# Data for review
* * *
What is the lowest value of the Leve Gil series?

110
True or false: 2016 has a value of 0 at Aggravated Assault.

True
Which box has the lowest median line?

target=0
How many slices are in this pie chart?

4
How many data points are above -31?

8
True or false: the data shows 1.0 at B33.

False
* * *
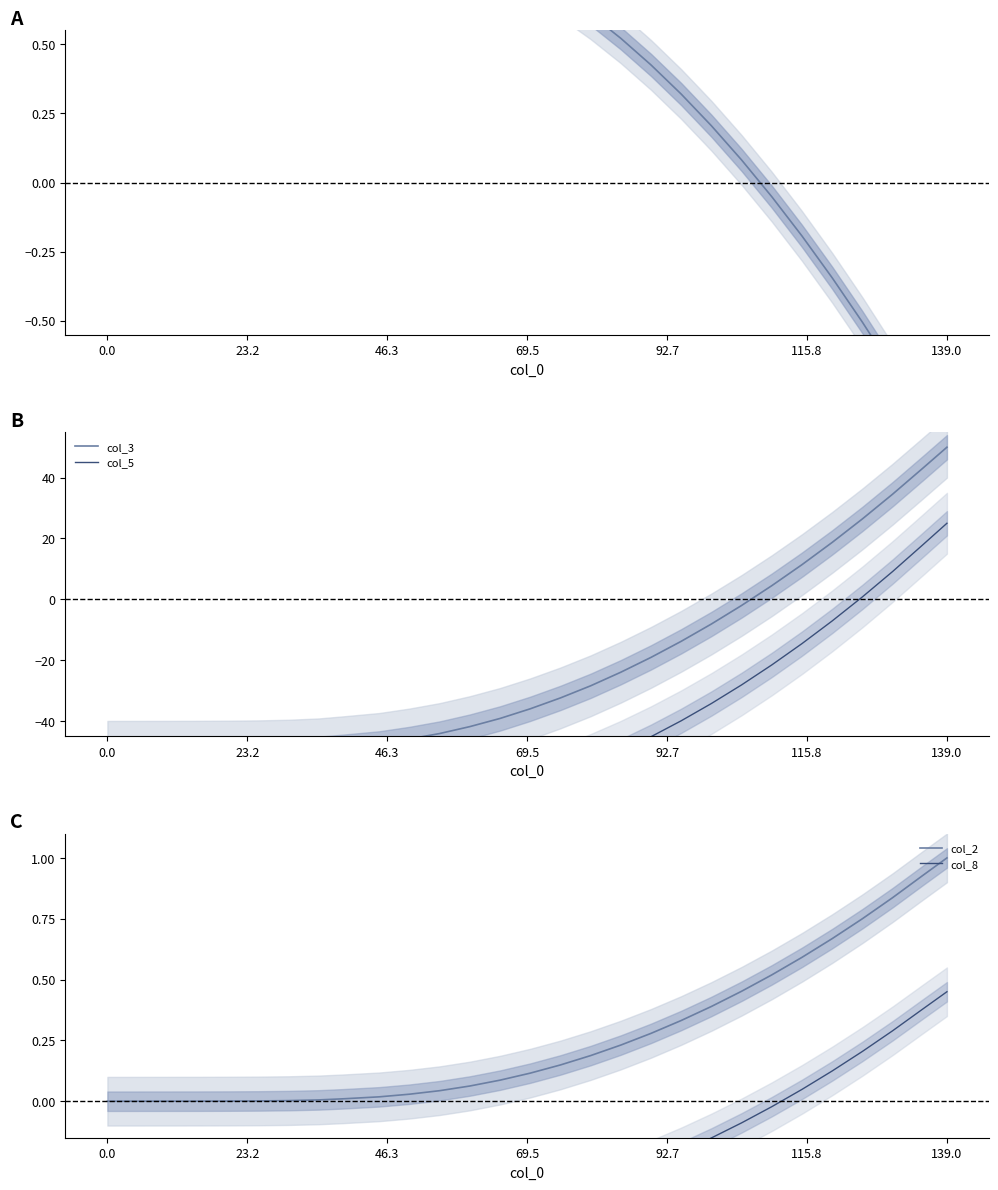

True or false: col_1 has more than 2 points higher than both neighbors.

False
* * *
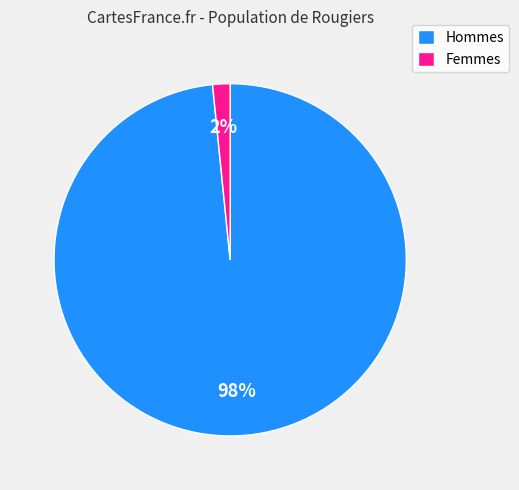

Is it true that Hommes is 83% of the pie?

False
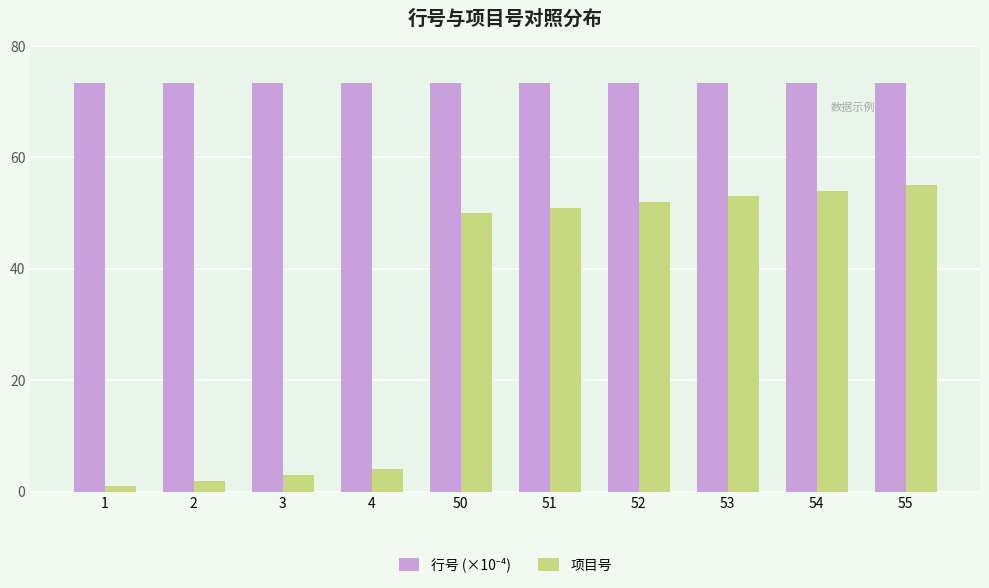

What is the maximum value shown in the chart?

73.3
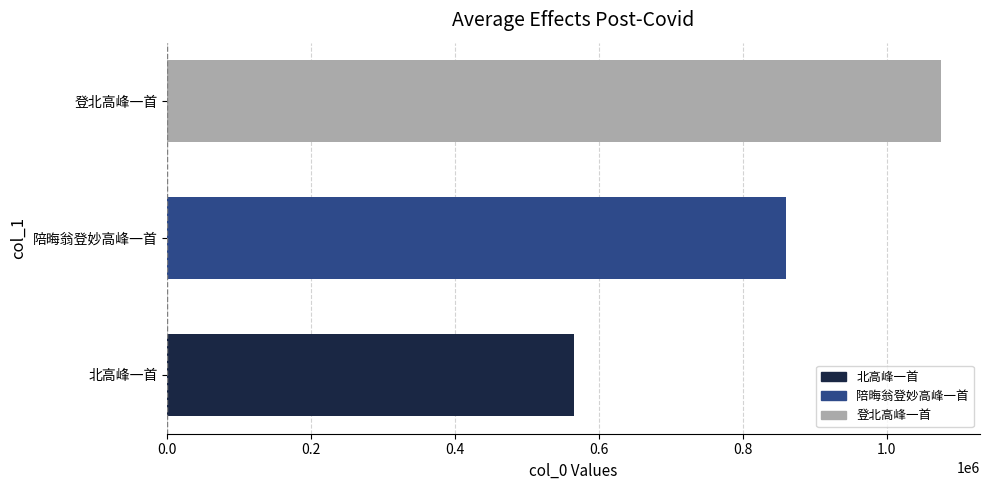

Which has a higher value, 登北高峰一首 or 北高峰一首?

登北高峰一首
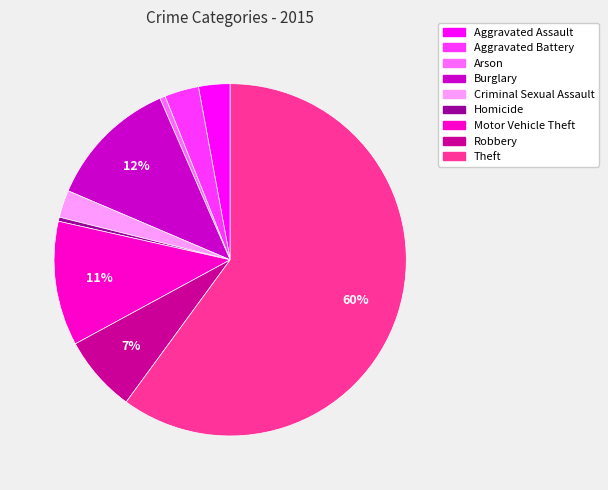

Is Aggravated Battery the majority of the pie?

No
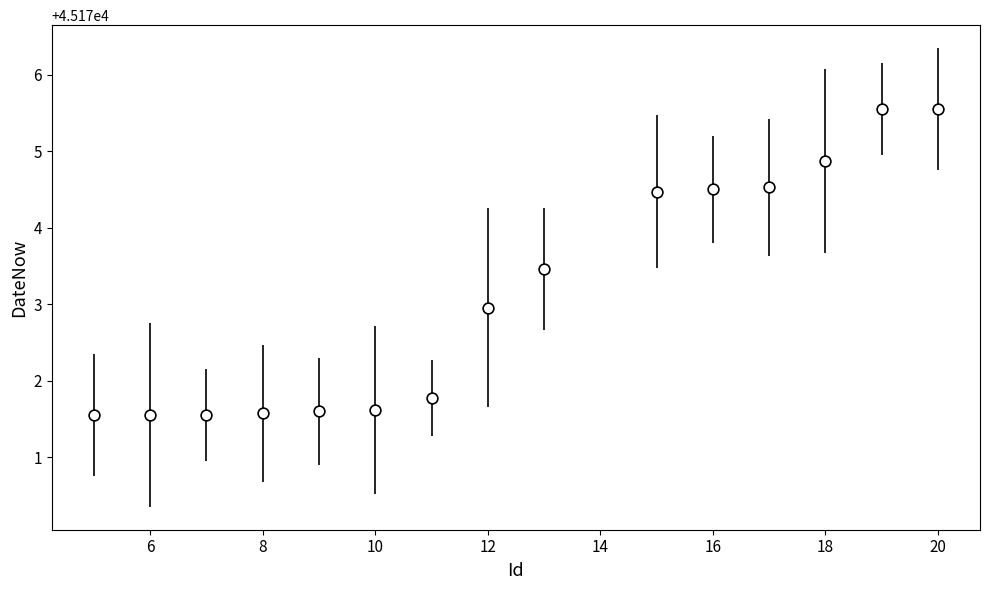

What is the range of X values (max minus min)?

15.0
* * *
# Work to be completed
Transcribe the records verbatim, beginning with the line that contains "What is the lowest" and ending with the line that contains "True or false: the data shows 1.0 at B33.", both included.

# Result
What is the lowest value of the Leve Gil series?

110
True or false: 2016 has a value of 0 at Aggravated Assault.

True
Which box has the lowest median line?

target=0
How many slices are in this pie chart?

4
How many data points are above -31?

8
True or false: the data shows 1.0 at B33.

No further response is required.